5. The remote monitoring and health management system for fall risk in stroke patients according to claim 1, characterized in that, The method of comparing the morphological similarity value with a preset similarity threshold to generate a risk assessment result includes: A dynamic time warping algorithm is used to align the time axes of the actual residual feature vector and the theoretical residual feature vector in phase space; Calculate the morphological similarity between the two. If the morphological similarity value is higher than the preset similarity threshold, it is determined that the actual abnormal fluctuation conforms to the pathological fall pattern, and a true fall risk alarm signal is generated as the risk determination result.
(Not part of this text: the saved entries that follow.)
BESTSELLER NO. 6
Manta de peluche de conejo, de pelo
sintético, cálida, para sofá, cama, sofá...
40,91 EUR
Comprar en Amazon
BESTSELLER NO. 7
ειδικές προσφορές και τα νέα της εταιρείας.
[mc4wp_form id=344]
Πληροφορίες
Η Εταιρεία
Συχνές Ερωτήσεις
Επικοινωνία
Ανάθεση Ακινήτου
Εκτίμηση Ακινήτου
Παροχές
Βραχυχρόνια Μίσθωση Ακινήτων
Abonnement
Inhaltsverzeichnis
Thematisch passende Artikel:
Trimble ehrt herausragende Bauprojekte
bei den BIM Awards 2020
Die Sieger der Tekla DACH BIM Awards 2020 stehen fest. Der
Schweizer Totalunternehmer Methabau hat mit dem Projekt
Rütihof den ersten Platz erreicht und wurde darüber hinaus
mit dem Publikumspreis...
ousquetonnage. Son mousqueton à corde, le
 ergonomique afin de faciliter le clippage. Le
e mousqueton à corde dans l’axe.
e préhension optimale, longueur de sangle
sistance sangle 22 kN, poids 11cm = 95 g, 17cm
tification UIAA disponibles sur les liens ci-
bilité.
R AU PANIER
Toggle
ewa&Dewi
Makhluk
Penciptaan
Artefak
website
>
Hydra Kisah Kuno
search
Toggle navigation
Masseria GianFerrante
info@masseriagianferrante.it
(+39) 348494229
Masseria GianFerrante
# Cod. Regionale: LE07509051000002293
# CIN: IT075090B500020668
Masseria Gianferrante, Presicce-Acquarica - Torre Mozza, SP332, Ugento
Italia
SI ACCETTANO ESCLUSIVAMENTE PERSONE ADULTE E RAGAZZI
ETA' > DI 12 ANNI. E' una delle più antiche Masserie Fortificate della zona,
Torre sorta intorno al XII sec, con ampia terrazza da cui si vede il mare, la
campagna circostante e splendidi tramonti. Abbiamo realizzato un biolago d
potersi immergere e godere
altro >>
If the morphological similarity value is lower than or equal to the preset similarity threshold, the abnormal fluctuation is determined to be a non-pathological interference, and a rehabilitation action or life noise label is generated as the risk assessment result.
6. The remote monitoring and health management system for fall risk in stroke patients according to claim 5, characterized in that, The methods for triggering graded intervention commands or performing environmental noise filtering operations include: In response to the true fall risk alarm signal, the audible and visual alarm of the remote monitoring terminal is immediately activated, and an emergency data package containing the fall type is pushed to the cloud management platform; In response to the rehabilitation action or living noise tag, the alarm trigger is suppressed, and the corresponding real residual feature vector is marked as a safe sample; The safety sample is fed back to the pathological benchmark modeling unit to update the historical rehabilitation data and optimize the robustness of the personalized hemiplegic steady-state model.
7. The remote monitoring and health management system for fall risk in stroke patients according to claim 1, characterized in that, The system also includes: The multimodal data acquisition front end is equipped with an inertial measurement unit and a pressure sensor to acquire the patient's triaxial acceleration, angular velocity and plantar pressure center trajectory, and perform spatiotemporal alignment processing to generate the real-time pathological motion data stream.